There are some rifts in Genoa that can never be bridged. In the labyrinth alone, there’s an invisible, electrically charged curtain at the level of Via Luccoli separating the Molo quarter from the Maddalena quarter. Tourists aren’t aware of it and I wasn’t, either, at first, but the force field gains intensity the longer I’m here. It exists in that special gaze of the signora as I tell her that I had coffee on the other side, in Via del Campo or on Piazza Lavagna. I know every rose seller and every busker in Molo—they don’t venture into Maddalena, just as its beggars don’t dare venture into Molo. The girls there are different, the dogs bigger. Thugs and whores and the old, flaking transvestites from the Vico della Croce Binaci, the middle-aged men with beer bellies and fishnets with two packets of cotton wool in their bras—they all live in Maddalena.

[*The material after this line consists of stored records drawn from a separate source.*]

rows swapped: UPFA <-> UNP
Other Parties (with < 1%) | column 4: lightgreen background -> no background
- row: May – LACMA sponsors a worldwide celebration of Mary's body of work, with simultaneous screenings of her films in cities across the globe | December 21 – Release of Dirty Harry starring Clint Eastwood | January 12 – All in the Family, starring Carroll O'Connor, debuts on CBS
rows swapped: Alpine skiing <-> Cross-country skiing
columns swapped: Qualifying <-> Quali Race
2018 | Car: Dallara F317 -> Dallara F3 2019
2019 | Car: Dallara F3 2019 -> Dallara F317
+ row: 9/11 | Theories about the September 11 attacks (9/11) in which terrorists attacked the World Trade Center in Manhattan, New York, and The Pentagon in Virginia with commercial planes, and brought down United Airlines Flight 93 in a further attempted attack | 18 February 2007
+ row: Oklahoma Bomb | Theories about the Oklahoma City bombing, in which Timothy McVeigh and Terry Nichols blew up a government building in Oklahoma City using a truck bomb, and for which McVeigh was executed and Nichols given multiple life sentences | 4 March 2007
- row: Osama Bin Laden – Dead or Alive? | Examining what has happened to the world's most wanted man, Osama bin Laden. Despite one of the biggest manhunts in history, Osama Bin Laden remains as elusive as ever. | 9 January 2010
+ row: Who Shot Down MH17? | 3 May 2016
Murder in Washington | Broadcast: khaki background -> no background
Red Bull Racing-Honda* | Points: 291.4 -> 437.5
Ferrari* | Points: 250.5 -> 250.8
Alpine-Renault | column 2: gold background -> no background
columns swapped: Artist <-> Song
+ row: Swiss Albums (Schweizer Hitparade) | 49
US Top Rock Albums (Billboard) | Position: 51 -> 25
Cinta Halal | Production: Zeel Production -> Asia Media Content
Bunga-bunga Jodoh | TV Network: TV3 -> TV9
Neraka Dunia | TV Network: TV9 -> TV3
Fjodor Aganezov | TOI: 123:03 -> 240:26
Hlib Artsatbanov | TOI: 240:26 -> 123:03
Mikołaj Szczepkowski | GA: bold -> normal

In the same way, there are two football clubs: Genoa and Sampdoria. One is the best club, the other always wins. As the oldest football club in Italy, one of them fosters tradition, the other has the money. They share a stadium in Marassi and when one is playing home, the other plays away. Their supporters never meet, except at the derby. And everyone in Genoa supports one of the two teams, including the women and children. They don’t have to wear the club’s colors. You can tell from a person’s nose whether they are familiar with the depths of suffering or whether they’ve plumped for success.
Nor will you ever be able to close the gap between the inhabitants of the labyrinth and the hundreds of thousands of others happy enough to call themselves Genoese—those who occasionally travel in cars or on Vespas to the historic center from their luxurious lives in outlying apartments with sea views ten or twelve kilometers away in Quinto or Nervi so they can poke around in cute little shops like Laura Sciunnach’s or Chris & Paule and carry on like it’s their city—while just twenty meters beyond their shops they’d be hopelessly lost. The store managers come from outside, too. They arrive every morning with a scooter helmet dangling from their wrists and every night, carrying the same helmet, they go back to their sad, ordered lives in the flats of San Fruttuoso, Marassi, or Castelletto without knowing about the rats, the whores, the old transvestites with their beer bellies, and the foul-mouthed fishmongers around the corner.